US Wants Cybersecurity Protection Plan For Cars 87
coondoggie writes "As cars and other forms of transportation increasingly rely on online systems for everything from safety to onboard entertainment, the cybersecurity threat from those who would exploit such electronic control packages has also increased. That's why the US Department of Transportation (DOT) today issued a Request For Information to the security industry to help it build a roadmap to build 'motor vehicle safeguards against cybersecurity threats and assure the reliability and safety of automotive electronic control systems.'"
Re:Why so much integration? (Score:4, Informative)
Yeah, but that's actually kind of my point in my original message.... These systems should be INDEPENDENT of the ECU in most cases. Vehicle remotes for starting the engine, opening the trunk, etc. don't worry me as a huge problem. I can't really see why they require any direct communications with the ECU (though they probably do simply for cost-savings reasons in many cases)? But really, those things are fairly basic; System listens for command and does ONE specific function of turning a switch on/off.
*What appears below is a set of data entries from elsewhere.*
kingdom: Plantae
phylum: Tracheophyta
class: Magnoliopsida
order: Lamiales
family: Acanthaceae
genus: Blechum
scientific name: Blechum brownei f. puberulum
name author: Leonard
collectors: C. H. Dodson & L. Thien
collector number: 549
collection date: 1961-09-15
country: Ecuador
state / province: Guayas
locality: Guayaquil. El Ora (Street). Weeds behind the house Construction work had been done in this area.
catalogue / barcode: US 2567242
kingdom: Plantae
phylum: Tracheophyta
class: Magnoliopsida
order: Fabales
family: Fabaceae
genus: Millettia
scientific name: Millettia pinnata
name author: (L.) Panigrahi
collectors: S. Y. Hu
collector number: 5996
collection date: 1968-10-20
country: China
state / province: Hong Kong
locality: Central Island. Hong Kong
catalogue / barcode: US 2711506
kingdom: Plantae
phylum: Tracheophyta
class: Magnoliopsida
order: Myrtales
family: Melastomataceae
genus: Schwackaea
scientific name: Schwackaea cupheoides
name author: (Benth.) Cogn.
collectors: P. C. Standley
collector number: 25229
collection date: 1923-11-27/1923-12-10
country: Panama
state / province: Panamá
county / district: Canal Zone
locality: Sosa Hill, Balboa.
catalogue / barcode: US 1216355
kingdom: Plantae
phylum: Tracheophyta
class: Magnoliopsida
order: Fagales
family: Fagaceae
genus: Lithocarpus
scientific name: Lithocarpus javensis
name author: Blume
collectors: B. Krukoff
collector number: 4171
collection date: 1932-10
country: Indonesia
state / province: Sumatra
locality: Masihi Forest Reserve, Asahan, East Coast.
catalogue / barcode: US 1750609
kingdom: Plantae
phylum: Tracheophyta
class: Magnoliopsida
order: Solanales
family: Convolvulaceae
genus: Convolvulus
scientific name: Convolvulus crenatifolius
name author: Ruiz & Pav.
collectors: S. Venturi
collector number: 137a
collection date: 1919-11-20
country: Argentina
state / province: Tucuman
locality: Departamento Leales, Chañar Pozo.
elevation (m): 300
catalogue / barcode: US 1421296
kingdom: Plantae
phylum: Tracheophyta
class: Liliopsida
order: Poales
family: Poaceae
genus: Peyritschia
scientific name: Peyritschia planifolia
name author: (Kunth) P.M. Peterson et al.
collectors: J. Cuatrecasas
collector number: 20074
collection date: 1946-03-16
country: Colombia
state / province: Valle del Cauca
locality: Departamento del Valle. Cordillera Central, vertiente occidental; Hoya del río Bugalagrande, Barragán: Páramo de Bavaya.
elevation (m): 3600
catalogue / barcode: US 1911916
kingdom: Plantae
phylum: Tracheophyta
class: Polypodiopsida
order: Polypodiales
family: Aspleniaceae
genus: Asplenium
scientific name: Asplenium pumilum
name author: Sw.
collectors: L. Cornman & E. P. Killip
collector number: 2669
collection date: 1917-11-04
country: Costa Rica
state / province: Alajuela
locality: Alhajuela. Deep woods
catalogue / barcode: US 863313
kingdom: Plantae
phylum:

If you succeed in hacking into it, what does that get you? Remote starts should be essentially disabled/non-functional while the engine is actually running and the car is in gear, so you shouldn't be able to just shut the engine off while someone's driving. Being able to open their locks means you can physically get into the vehicle while it's not moving -- but that's just a security issue, no different than being able to make a skeleton key that opens the doors/trunk.
Things like On-Star? Yeah, much more of a potential issue since they do implement "kill switches" that can be triggered remotely. So far though, I've never heard of one being mis-used -- only positive stories of killing engines to recover stolen vehicles. So I'm not sure exactly how much or little security they already use in that particular system? (Hyundai is coming out with "Blue Link" on some of their vehicles, which implements something similar.)
Re:Don't connect them to the internet and use ROM (Score:4, Informative)
Just because your code is in ROM doesn't mean you can't be hacked. Your stack is still in RAM. If you can find one little exploit that lets you put as little as, say, 12 bytes onto the stack, if you know everything that's in the ROM, you could repurpose the existing ROM code to do whatever you wanted [grc.com] by calling the tail ends of existing functions.
On that link, search forward for "Because they knew this was a voting machine, security was paramount. They made it so that it was impossible to execute code from RAM. They thought, there's no way, there's no reason that anyone has a legitimate reason for executing code from RAM" and read from there. Yes, it's long. Get the MP3 if you'd rather listen.